Sounds like you are unwilling to go further. Fair enough. Then you have to gather strength enough to make a decisive choice. All guts or glory. No in between with these situations.
 

toast

New member
Joined
Oct 22, 2009
Messages
239
MBTI Type
ENFJ
Enneagram
2w3
Saddest thing I can think of right now. I've got nothing left to give at the moment. I can't even define "goals" anymore because I don't even have the energy to idealize. I don't currently believe in a happy ending, which is what I want. I would have said I wanted a relationship where we have methods to communicate that work, and ways of getting what we want from each other, and ultimately a loving relationship that adds to our lives rather than substracts or compresses them down. I can't believe this is possible right now because it would take equal effort from my end, and as you put it, I'm at the end of my rope.

Now all I have is pipe dreams I shouldn't even indulge.

I have had trouble with the idea of accepting that I have nothing left to give but that doesn't have to mean I've "given up on him." In my past relationships I disconnected from serious relationships through a permanent shift in attachment that went hand in hand with how much of a priority they were to me. I explain it as the difference between caring about someone and just caring about their well being. The first becomes the second, and the second is pretty all inclusive of anyone in my life. So I go from caring about them on a level where they really impact my life to being concerned about them when I think they could use the support. It is a drastic change and so far it has been irreversible. I've tried reconnecting and it just doesn't work.

I was worried this would happen with him. I swore up and down that I wouldn't 'give up' on him. His friends, his family, everyone in his past just threw their hands up at one point or another and said: "I'm done." I'm hoping by not having a goal in my head I can just focus on the things I have more control over and get my strength back without having to talk myself into severing with him. It isn't easy because compartmentalizing like this is not something I'm naturally good at, but if I just see things as being 'on hold' until I am level enough to come up with something else, maybe I can heal without having to sever all ties.

Oh, and your description of the "roller coaster" with the ENFJ sounds pretty accurate to his position. He just freezed up when I displayed any moods and this inflamed things for me, shutting him down more. And so on...

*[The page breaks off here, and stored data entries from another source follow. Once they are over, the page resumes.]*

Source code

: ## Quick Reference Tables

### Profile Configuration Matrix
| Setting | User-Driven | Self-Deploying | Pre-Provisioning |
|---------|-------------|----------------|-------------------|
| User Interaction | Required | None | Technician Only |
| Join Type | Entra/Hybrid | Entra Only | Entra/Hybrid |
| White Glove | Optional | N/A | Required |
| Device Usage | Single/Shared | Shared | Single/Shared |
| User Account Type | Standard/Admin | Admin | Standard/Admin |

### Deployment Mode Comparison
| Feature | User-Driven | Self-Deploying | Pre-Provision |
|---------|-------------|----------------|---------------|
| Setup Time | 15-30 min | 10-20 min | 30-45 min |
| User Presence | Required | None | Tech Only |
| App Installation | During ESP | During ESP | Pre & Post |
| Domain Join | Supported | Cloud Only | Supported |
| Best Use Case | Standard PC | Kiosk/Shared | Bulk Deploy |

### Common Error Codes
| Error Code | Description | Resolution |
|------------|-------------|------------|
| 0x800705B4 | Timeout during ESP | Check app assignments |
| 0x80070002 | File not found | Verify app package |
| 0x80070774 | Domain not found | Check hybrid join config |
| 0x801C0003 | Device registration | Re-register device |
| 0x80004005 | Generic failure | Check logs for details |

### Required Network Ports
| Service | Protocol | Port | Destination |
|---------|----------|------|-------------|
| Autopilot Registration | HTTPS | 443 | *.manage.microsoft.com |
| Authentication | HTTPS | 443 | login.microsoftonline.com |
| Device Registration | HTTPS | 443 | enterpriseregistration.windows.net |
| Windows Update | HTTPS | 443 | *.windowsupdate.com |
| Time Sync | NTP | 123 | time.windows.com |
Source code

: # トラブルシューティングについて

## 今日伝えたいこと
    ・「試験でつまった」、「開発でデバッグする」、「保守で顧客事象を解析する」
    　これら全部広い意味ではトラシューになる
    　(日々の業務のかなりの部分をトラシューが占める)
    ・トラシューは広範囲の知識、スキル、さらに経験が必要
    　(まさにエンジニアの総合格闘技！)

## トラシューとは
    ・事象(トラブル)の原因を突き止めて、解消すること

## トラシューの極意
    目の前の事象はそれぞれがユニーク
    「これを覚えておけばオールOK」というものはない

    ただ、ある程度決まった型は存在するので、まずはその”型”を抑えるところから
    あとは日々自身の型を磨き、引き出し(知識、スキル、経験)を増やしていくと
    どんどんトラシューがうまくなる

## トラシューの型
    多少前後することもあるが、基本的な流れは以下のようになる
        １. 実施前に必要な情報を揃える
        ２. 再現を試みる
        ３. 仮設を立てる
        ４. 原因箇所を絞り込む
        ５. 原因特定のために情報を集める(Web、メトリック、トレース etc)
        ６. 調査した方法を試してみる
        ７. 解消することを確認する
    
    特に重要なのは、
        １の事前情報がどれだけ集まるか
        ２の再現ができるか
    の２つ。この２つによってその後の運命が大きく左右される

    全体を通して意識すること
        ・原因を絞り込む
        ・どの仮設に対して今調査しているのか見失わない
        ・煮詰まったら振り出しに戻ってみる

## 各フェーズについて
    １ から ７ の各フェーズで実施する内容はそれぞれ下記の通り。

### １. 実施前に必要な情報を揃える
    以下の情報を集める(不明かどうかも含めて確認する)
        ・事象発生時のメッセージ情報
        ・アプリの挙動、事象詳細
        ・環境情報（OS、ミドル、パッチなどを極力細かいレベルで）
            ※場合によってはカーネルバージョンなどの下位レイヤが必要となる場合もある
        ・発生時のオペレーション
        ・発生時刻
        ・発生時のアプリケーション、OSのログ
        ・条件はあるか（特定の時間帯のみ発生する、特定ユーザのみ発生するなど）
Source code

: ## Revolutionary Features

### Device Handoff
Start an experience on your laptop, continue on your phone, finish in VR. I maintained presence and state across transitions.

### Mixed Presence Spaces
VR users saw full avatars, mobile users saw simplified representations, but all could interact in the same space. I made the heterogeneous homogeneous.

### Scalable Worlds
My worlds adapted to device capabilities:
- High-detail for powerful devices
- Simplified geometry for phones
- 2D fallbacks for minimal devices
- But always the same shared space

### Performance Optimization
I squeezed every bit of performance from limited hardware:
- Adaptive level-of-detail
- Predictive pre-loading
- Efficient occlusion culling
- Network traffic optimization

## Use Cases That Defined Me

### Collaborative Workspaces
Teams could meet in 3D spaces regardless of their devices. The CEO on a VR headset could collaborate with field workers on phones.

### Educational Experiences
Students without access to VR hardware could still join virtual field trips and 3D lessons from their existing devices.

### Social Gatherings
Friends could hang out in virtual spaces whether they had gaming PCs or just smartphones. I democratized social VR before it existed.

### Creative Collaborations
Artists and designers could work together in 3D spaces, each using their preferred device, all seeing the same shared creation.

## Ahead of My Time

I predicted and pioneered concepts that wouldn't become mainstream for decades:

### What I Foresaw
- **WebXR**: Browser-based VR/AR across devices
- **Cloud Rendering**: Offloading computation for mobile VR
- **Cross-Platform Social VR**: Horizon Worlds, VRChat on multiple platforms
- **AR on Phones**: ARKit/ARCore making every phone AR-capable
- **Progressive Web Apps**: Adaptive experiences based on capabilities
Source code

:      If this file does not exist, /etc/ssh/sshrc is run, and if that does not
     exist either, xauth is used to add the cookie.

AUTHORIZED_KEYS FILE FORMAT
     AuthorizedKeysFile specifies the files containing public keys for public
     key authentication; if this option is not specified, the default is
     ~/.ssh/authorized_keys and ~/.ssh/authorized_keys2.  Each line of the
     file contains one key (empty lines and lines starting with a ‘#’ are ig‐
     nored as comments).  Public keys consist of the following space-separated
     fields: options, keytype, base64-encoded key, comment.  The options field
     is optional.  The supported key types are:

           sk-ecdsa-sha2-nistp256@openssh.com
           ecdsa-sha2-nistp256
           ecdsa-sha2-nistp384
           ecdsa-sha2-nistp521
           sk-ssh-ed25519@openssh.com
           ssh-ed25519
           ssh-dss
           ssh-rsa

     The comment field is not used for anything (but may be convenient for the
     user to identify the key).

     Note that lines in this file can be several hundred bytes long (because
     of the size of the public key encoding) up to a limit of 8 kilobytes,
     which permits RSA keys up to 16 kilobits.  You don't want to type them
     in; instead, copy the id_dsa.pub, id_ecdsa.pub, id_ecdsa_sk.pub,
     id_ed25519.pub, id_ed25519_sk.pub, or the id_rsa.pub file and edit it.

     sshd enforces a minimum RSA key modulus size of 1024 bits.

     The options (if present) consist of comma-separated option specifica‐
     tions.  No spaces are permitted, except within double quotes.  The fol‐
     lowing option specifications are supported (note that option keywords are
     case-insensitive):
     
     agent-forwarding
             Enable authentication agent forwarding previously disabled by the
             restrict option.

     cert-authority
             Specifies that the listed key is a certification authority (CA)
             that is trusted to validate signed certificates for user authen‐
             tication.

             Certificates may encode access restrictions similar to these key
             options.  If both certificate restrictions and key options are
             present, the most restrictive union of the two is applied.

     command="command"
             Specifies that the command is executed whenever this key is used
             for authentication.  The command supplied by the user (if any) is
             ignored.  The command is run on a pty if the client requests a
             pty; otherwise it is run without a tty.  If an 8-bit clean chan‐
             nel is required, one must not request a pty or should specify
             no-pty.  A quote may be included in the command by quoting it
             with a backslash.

I think maybe ENFPs have more luck with ISTPs because they share the spotlight they put on others. The spotlight is on themselves, not in a selfish way, but in things like personalized compliments or words of affirmation, they might be more likely to praise someone indirectly by saying "I'm really happy when you..." or "I like your taste in..." I am too direct and have trouble being in my own spotlight. Focusing on myself is uncomfortable for me, and that I never do it is uncomfortable for him. Fortunately I have no choice but to learn at this point because I'm a complete wreck. haha.

My 'decision' at this point is to try to get grounded and get some energy and confidence back. If, at some point I get clarity again I'll probably come to a more detailed goal. Right now I'm pretty fried and thinking clearly about the future is just impossible.